Start of TASK INPUT
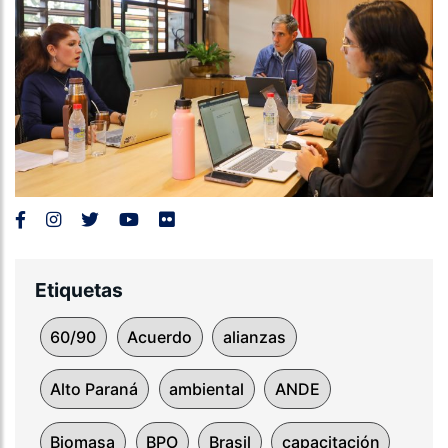
Etiquetas
60/90
Acuerdo
alianzas
Alto Paraná
ambiental
ANDE
Biomasa
BPO
Brasil
capacitación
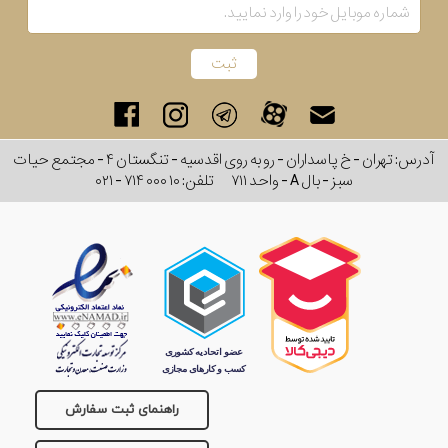
رنگ
بکار
رفته
در
آدرس: تهران - خ پاسداران - رو به روی اقدسیه - تنگستان ۴ - مجتمع حیات
سبز - بال A - واحد ۷۱۱
تلفن:
۰۲۱ - ۷۱۴ ۰۰۰ ۱۰
ساعت
جنس
بکاررفته
اصالت
کشور
راهنمای ثبت سفارش
برند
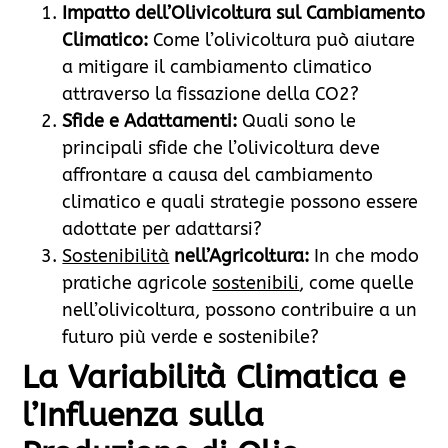
Impatto dell’Olivicoltura sul Cambiamento
Climatico:
Come l’olivicoltura può aiutare
a mitigare il cambiamento climatico
attraverso la fissazione della CO2?
Sfide e Adattamenti:
Quali sono le
principali sfide che l’olivicoltura deve
affrontare a causa del cambiamento
climatico e quali strategie possono essere
adottate per adattarsi?
Sostenibilità
nell’Agricoltura:
In che modo
pratiche agricole
sostenibili
, come quelle
nell’olivicoltura, possono contribuire a un
futuro più verde e sostenibile?
La Variabilità Climatica e
l’Influenza sulla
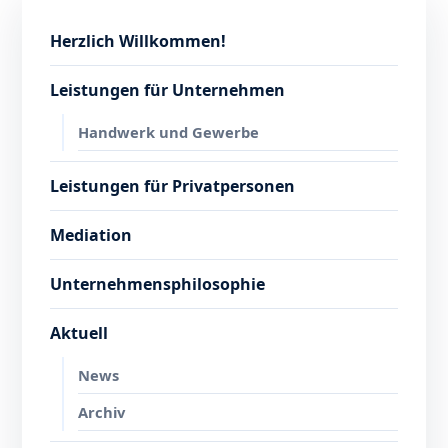
Herzlich Willkommen!
Leistungen für Unternehmen
Handwerk und Gewerbe
Leistungen für Privatpersonen
Mediation
Unternehmensphilosophie
Aktuell
News
Archiv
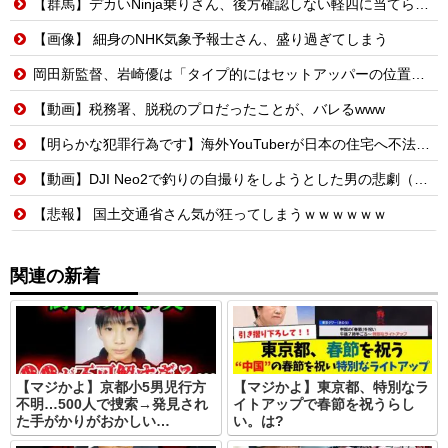
【群馬】デカいNinja乗りさん、後方確認しない軽四に当てられてしまう。
【画像】 細身のNHK気象予報士さん、盛り過ぎてしまう
岡田新監督、岩崎優は「タイプ的にはセットアッパーの位置が一番合うてる」←おーん
【動画】税務署、脱税のプロだったことが、バレるwww
【明らかな犯罪行為です】海外YouTuberが日本の住宅へ不法侵入する動画を投稿
【動画】DJI Neo2で釣りの自撮りをしようとした男の悲劇（ノ∇`）
【悲報】 国土交通省さん気が狂ってしまうｗｗｗｗｗｗ
関連の新着
【マジかよ】京都小5男児行方
【マジかよ】東京都、特別なラ
不明…500人で捜索→発見され
イトアップで春節を祝うらし
た手がかりがおかしい…
い。は?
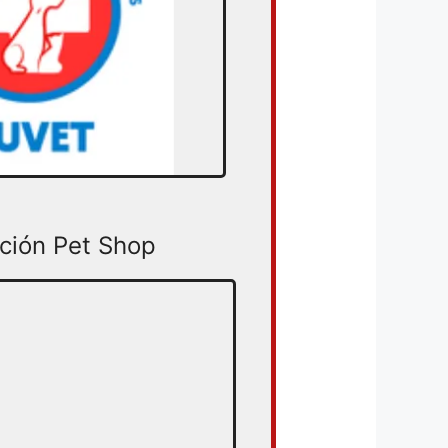
ción Pet Shop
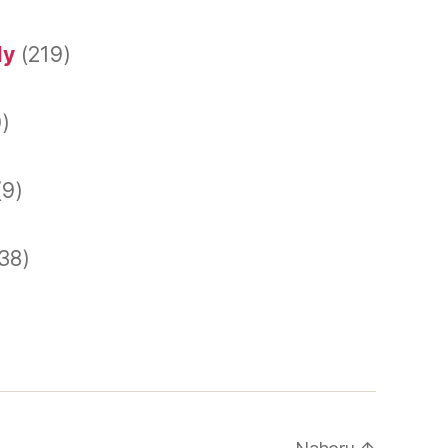
dy
(219)
)
(9)
38)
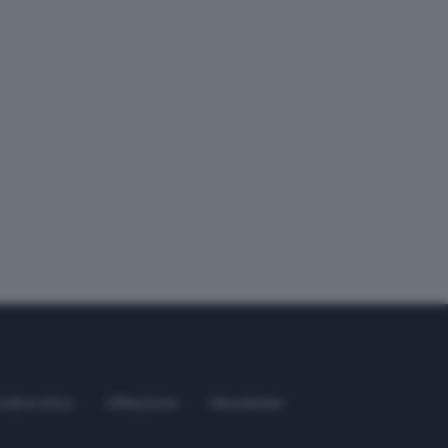
odice etico
Affiliazione
Newsletter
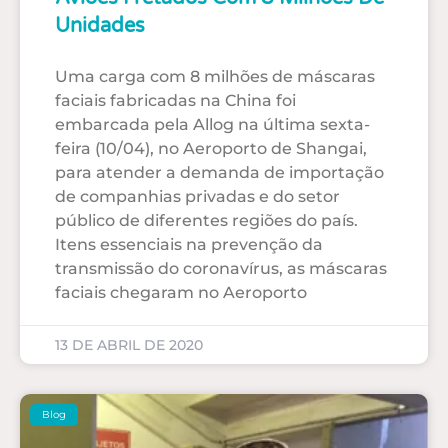
Unidades
Uma carga com 8 milhões de máscaras
faciais fabricadas na China foi
embarcada pela Allog na última sexta-
feira (10/04), no Aeroporto de Shangai,
para atender a demanda de importação
de companhias privadas e do setor
público de diferentes regiões do país.
Itens essenciais na prevenção da
transmissão do coronavírus, as máscaras
faciais chegaram no Aeroporto
13 DE ABRIL DE 2020
Blog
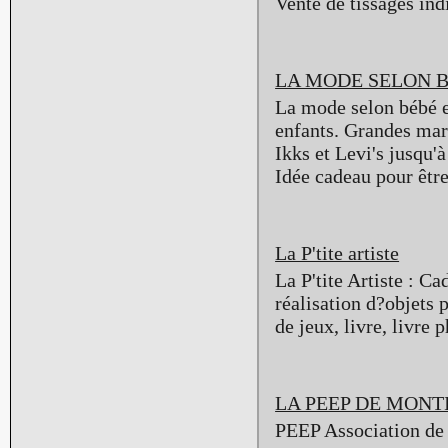
Vente de tissages ind
LA MODE SELON BEB
La mode selon bébé e
enfants. Grandes ma
Ikks et Levi's jusqu'
Idée cadeau pour être 
La P'tite artiste
La P'tite Artiste : C
réalisation d?objets
de jeux, livre, livre 
LA PEEP DE MON
PEEP Association de 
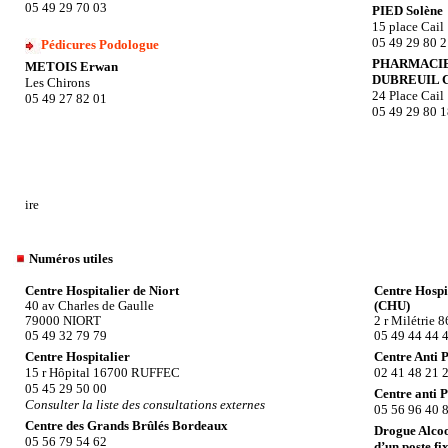
05 49 29 70 03
PIED Solène
15 place Cail
05 49 29 80 
Pédicures Podologue
PHARMACIE
METOIS Erwan
DUBREUIL C
Les Chirons
24 Place Cail
05 49 27 82 01
05 49 29 80 
ire
Numéros utiles
Centre Hospitalier de Niort
Centre Hospit
40 av Charles de Gaulle
(CHU)
79000 NIORT
2 r Milétrie
05 49 32 79 79
05 49 44 44 
Centre Hospitalier
Centre Anti 
15 r Hôpital 16700 RUFFEC
02 41 48 21 
05 45 29 50 00
Centre anti 
Consulter la liste des consultations externes
05 56 96 40 
Centre des Grands Brûlés Bordeaux
Drogue Alcoo
05 56 79 54 62
d’un poste fi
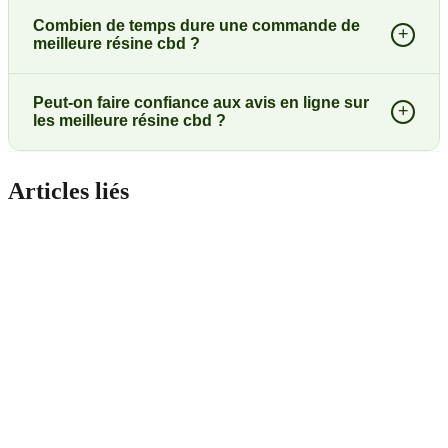
Combien de temps dure une commande de
+
meilleure résine cbd ?
Peut-on faire confiance aux avis en ligne sur
+
les meilleure résine cbd ?
Articles liés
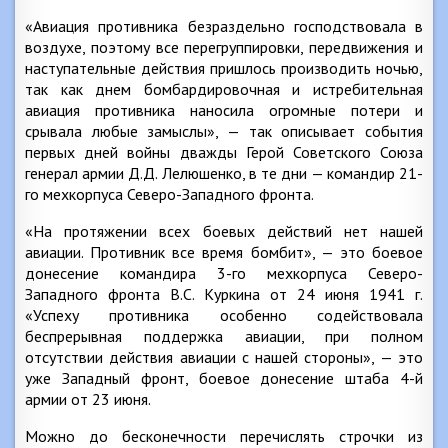
«Авиация противника безраздельно господствовала в
воздухе, поэтому все перегруппировки, передвижения и
наступательные действия пришлось производить ночью,
так как днем бомбардировочная и истребительная
авиация противника наносила огромные потери и
срывала любые замыслы», — так описывает события
первых дней войны дважды Герой Советского Союза
генерал армии Д.Д. Лелюшенко, в те дни — командир 21-
го мехкорпуса Северо-Западного фронта.
«На протяжении всех боевых действий нет нашей
авиации. Противник все время бомбит», — это боевое
донесение командира 3-го мехкорпуса Северо-
Западного фронта B.C. Куркина от 24 июня 1941 г.
«Успеху противника особенно содействовала
беспрерывная поддержка авиации, при полном
отсутствии действия авиации с нашей стороны», — это
уже Западный фронт, боевое донесение штаба 4-й
армии от 23 июня.
Можно до бесконечности перечислять строчки из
End of TASK INPUT
● WHAT TO DO: Output all the records, word for word, with no pictures in the copy.

● EXERCISE ANSWER:
Etiquetas
60/90
Acuerdo
alianzas
Alto Paraná
ambiental
ANDE
Biomasa
BPO
Brasil
capacitación
رنگ
بکار
رفته
در
آدرس: تهران - خ پاسداران - رو به روی اقدسیه - تنگستان ۴ - مجتمع حیات
سبز - بال A - واحد ۷۱۱
تلفن:
۰۲۱ - ۷۱۴ ۰۰۰ ۱۰
ساعت
جنس
بکاررفته
اصالت
کشور
راهنمای ثبت سفارش
برند
Impatto dell’Olivicoltura sul Cambiamento
Climatico:
Come l’olivicoltura può aiutare
a mitigare il cambiamento climatico
attraverso la fissazione della CO2?
Sfide e Adattamenti:
Quali sono le
principali sfide che l’olivicoltura deve
affrontare a causa del cambiamento
climatico e quali strategie possono essere
adottate per adattarsi?
Sostenibilità
nell’Agricoltura:
In che modo
pratiche agricole
sostenibili
, come quelle
nell’olivicoltura, possono contribuire a un
futuro più verde e sostenibile?
La Variabilità Climatica e
l’Influenza sulla
Herzlich Willkommen!
Leistungen für Unternehmen
Handwerk und Gewerbe
Leistungen für Privatpersonen
Mediation
Unternehmensphilosophie
Aktuell
News
Archiv
【群馬】デカいNinja乗りさん、後方確認しない軽四に当てられてしまう。
【画像】 細身のNHK気象予報士さん、盛り過ぎてしまう
岡田新監督、岩崎優は「タイプ的にはセットアッパーの位置が一番合うてる」←おーん
【動画】税務署、脱税のプロだったことが、バレるwww
【明らかな犯罪行為です】海外YouTuberが日本の住宅へ不法侵入する動画を投稿
【動画】DJI Neo2で釣りの自撮りをしようとした男の悲劇（ノ∇`）
【悲報】 国土交通省さん気が狂ってしまうｗｗｗｗｗｗ
関連の新着
【マジかよ】京都小5男児行方
【マジかよ】東京都、特別なラ
不明…500人で捜索→発見され
イトアップで春節を祝うらし
た手がかりがおかしい…
い。は?
ción Pet Shop
dy
(219)
)
(9)
38)
odice etico
Affiliazione
Newsletter
Unidades
Uma carga com 8 milhões de máscaras
faciais fabricadas na China foi
embarcada pela Allog na última sexta-
feira (10/04), no Aeroporto de Shangai,
para atender a demanda de importação
de companhias privadas e do setor
público de diferentes regiões do país.
Itens essenciais na prevenção da
transmissão do coronavírus, as máscaras
faciais chegaram no Aeroporto
13 DE ABRIL DE 2020
Blog
Vente de tissages ind
LA MODE SELON BEB
La mode selon bébé e
enfants. Grandes ma
Ikks et Levi's jusqu'
Idée cadeau pour être 
La P'tite artiste
La P'tite Artiste : C
réalisation d?objets
de jeux, livre, livre 
LA PEEP DE MON
PEEP Association de 
05 49 29 70 03
PIED Solène
15 place Cail
05 49 29 80 
Pédicures Podologue
PHARMACIE
METOIS Erwan
DUBREUIL C
Les Chirons
24 Place Cail
05 49 27 82 01
05 49 29 80 
ire
Numéros utiles
Centre Hospitalier de Niort
Centre Hospit
40 av Charles de Gaulle
(CHU)
79000 NIORT
2 r Milétrie
05 49 32 79 79
05 49 44 44 
Centre Hospitalier
Centre Anti 
15 r Hôpital 16700 RUFFEC
02 41 48 21 
05 45 29 50 00
Centre anti 
Consulter la liste des consultations externes
05 56 96 40 
Centre des Grands Brûlés Bordeaux
Drogue Alcoo
05 56 79 54 62
d’un poste fi
Combien de temps dure une commande de
+
meilleure résine cbd ?
Peut-on faire confiance aux avis en ligne sur
+
les meilleure résine cbd ?
Articles liés
«Авиация противника безраздельно господствовала в
воздухе, поэтому все перегруппировки, передвижения и
наступательные действия пришлось производить ночью,
так как днем бомбардировочная и истребительная
авиация противника наносила огромные потери и
срывала любые замыслы», — так описывает события
первых дней войны дважды Герой Советского Союза
генерал армии Д.Д. Лелюшенко, в те дни — командир 21-
го мехкорпуса Северо-Западного фронта.
«На протяжении всех боевых действий нет нашей
авиации. Противник все время бомбит», — это боевое
донесение командира 3-го мехкорпуса Северо-
Западного фронта B.C. Куркина от 24 июня 1941 г.
«Успеху противника особенно содействовала
беспрерывная поддержка авиации, при полном
отсутствии действия авиации с нашей стороны», — это
уже Западный фронт, боевое донесение штаба 4-й
армии от 23 июня.
Можно до бесконечности перечислять строчки из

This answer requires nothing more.